Homeowners should examine their trees before the storm:

  • Remove trees with large cracks or splits or severe root damage
  • Remove tree branches with rot in them
  • Advise power company of  trees with branches interfering with power lines
  • Contact a competent, certified arborist
  • Good branch angles are 10 o’clock and 2 o’clock, closer together causes weaker branches
  • Remove rubbing and broken branches
  • Prune properly (do not flush cut to stem, but do not leave big stubs that will rot either)

Some trees have more brittle wood.

Some trees that do not have as many storm-related problems.

Prevention Measures that can make trees stronger and more resistant to storm damage:

  • Prune to encourage good branch angles.Narrow branch angles are weak. They are weak because neither has sufficient space to add wood needed for strength.This can be prevented by removing one branch when it is      young.  The strongest angle is 10 o’clock and 2 o’clock.
  • Encourage strong branch/trunk size relationships. Ideally lateral branches should be no more than 1/2 to 3/4 the diameter of the trunk.
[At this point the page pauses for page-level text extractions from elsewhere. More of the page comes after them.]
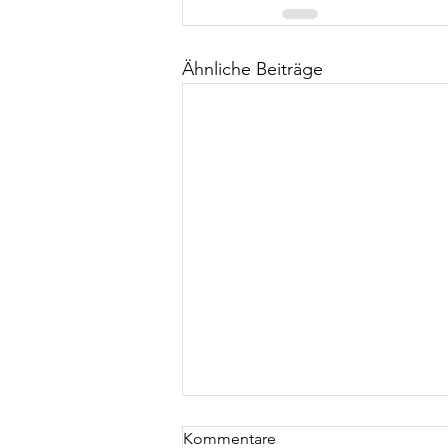
Ähnliche Beiträge
Kommentare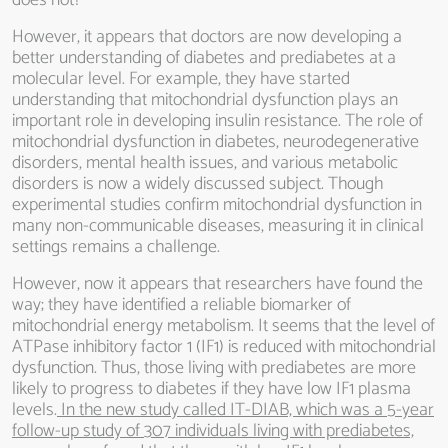
does not?
However, it appears that doctors are now developing a
better understanding of diabetes and prediabetes at a
molecular level. For example, they have started
understanding that mitochondrial dysfunction plays an
important role in developing insulin resistance. The role of
mitochondrial dysfunction in diabetes, neurodegenerative
disorders, mental health issues, and various metabolic
disorders is now a widely discussed subject. Though
experimental studies confirm mitochondrial dysfunction in
many non-communicable diseases, measuring it in clinical
settings remains a challenge.
However, now it appears that researchers have found the
way; they have identified a reliable biomarker of
mitochondrial energy metabolism. It seems that the level of
ATPase inhibitory factor 1 (IF1) is reduced with mitochondrial
dysfunction. Thus, those living with prediabetes are more
likely to progress to diabetes if they have low IF1 plasma
levels.
In the new study called IT-DIAB, which was a 5-year
follow-up study of 307 individuals living with prediabetes,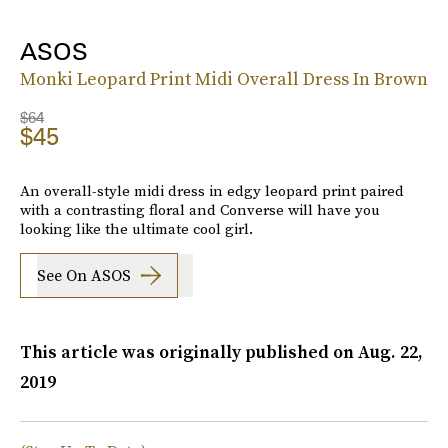
ASOS
Monki Leopard Print Midi Overall Dress In Brown
$64
$45
An overall-style midi dress in edgy leopard print paired
with a contrasting floral and Converse will have you
looking like the ultimate cool girl.
See On ASOS
This article was originally published on
Aug. 22,
2019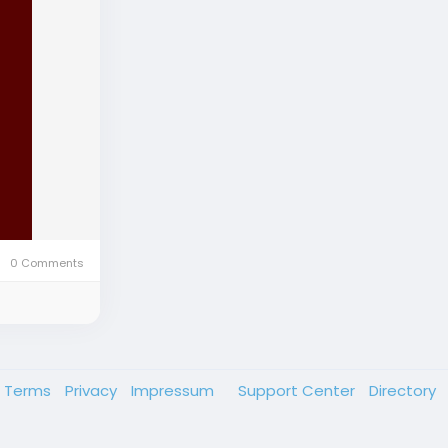
0 Comments
Terms
Privacy
Impressum
Support Center
Directory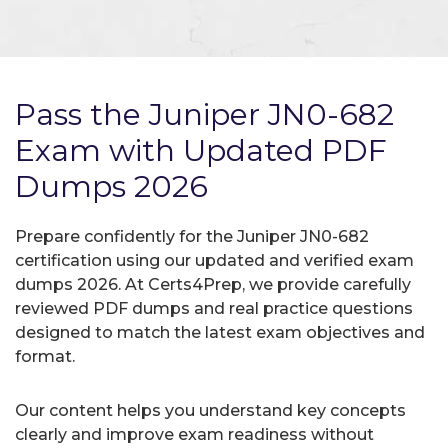
Pass the Juniper JN0-682
Exam with Updated PDF
Dumps 2026
Prepare confidently for the Juniper JN0-682
certification using our updated and verified exam
dumps 2026. At Certs4Prep, we provide carefully
reviewed PDF dumps and real practice questions
designed to match the latest exam objectives and
format.
Our content helps you understand key concepts
clearly and improve exam readiness without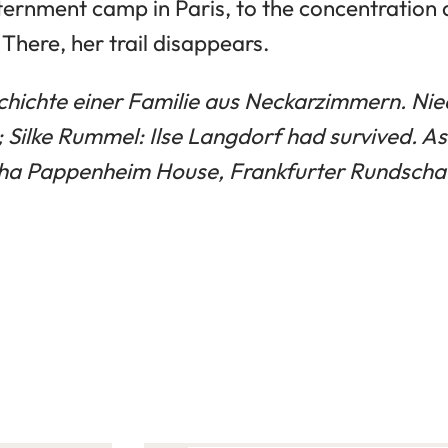
nternment camp in Paris, to the concentration
here, her trail disappears.
hichte einer Familie aus Neckarzimmern. Nied
; Silke Rummel: Ilse Langdorf had survived. As
tha Pappenheim House, Frankfurter Rundscha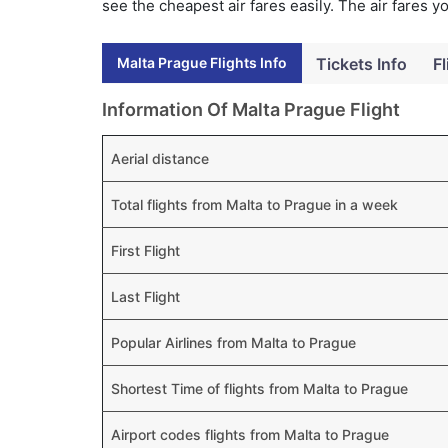
see the cheapest air fares easily. The air fares 
Malta Prague Flights Info
Tickets Info
Fl
Information Of Malta Prague Flight
Aerial distance
Total flights from Malta to Prague in a week
First Flight
Last Flight
Popular Airlines from Malta to Prague
Shortest Time of flights from Malta to Prague
Airport codes flights from Malta to Prague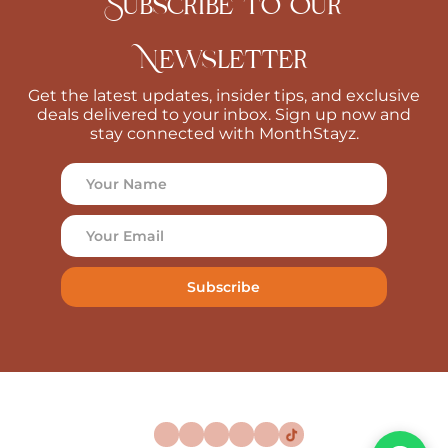
Subscribe to Our
Newsletter
Get the latest updates, insider tips, and exclusive
deals delivered to your inbox. Sign up now and
stay connected with MonthStayz.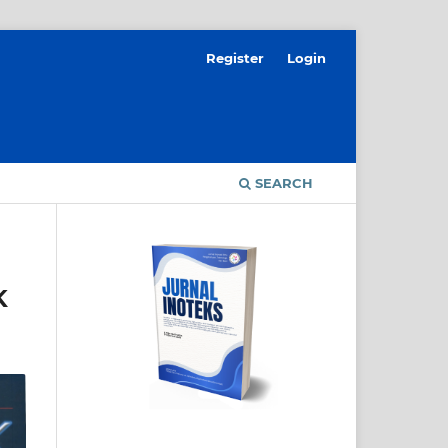
Register
Login
SEARCH
K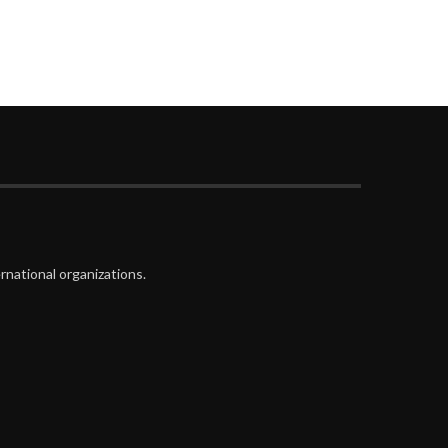
rnational organizations.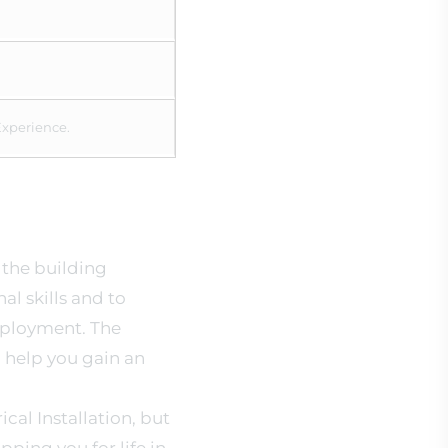
Experience.
n the building
al skills and to
mployment. The
 help you gain an
cal Installation, but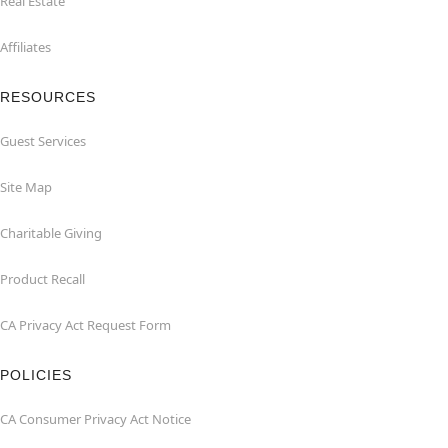
Real Estate
Affiliates
RESOURCES
Guest Services
Site Map
Charitable Giving
Product Recall
CA Privacy Act Request Form
POLICIES
CA Consumer Privacy Act Notice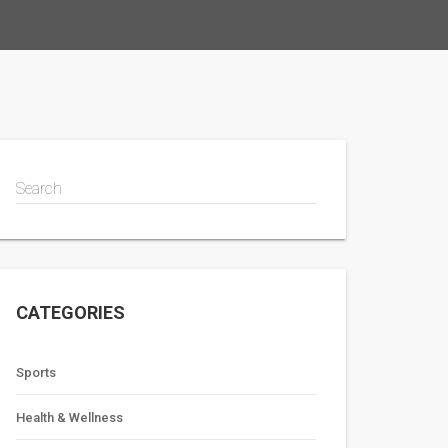
Search
CATEGORIES
Sports
Health & Wellness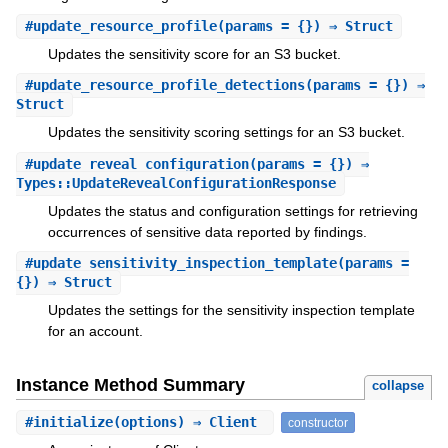
#
update_resource_profile
(params = {}) ⇒ Struct
Updates the sensitivity score for an S3 bucket.
#
update_resource_profile_detections
(params = {}) ⇒
Struct
Updates the sensitivity scoring settings for an S3 bucket.
#
update_reveal_configuration
(params = {}) ⇒
Types::UpdateRevealConfigurationResponse
Updates the status and configuration settings for retrieving
occurrences of sensitive data reported by findings.
#
update_sensitivity_inspection_template
(params =
{}) ⇒ Struct
Updates the settings for the sensitivity inspection template
for an account.
Instance Method Summary
collapse
#
initialize
(options) ⇒ Client
constructor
Branches larger than that often cannot be supported.
  • Eliminate lopsided crowns and maintain a stable centre of gravity. Reposition a tree’s centre  of gravity by selectively removing branches on the leaning side and encouraging branches on the opposite sided.
  • Remove rubbing branches, suckers, waterspouts and temporary branches. Branches that rub make      wounds and allow decay.  One of the branches should be removed. Suckers and sprouts are rapidly growing and weakly attached. They often use more energy than they produce.  Temporary branches low on a      tree when it is young and protect young base from injury by the sun. After a tree is 3-4 years old, these should be removed.  Never remove  more than 1/3 of a tree’s leafy crown when pruning. Remove problem      branches before they are 5cm in diameter when possible
  • Don’t cut branches back to stubs. People often think long branches will break, so they shorten      them.  When a branch is left with a stub end, the new branches are weakly attached at that point.

There are six main types of storm damage:

Blow over

Tree is pushed over by high winds. Trees cannot adjust to the strong winds or cyclones. Past tree abuse, poor maintenance, pest and root problems make trees more susceptible.

Stem failure

Trees do not heal wounds.  Trees grow over them and seal them off. Therefore, trees carry in its wood every injury they have ever had.  These injured sites have weaker wood and can fail during wind loading and release. In trees with very large crowns, abrupt winds followed by a release can allow the tree to break by the inertia moving the tree back when it is released.

Crown twist

Trees with lopsided crowns (more branches on one side) cause the trunk to twist in wind loads.  The tree can adjust over time with new wood, but old injuries will be magnified and failure can result.

Root failure

Fine absorbing roots and woody structural roots.  Stress is put on roots from construction, disease, etc., and can snap or be pulled up.

Branch failure

Ice storms or rare downbursts leave branches unprepared and they can snap or tear downward.  Included bark can also weaken the connection.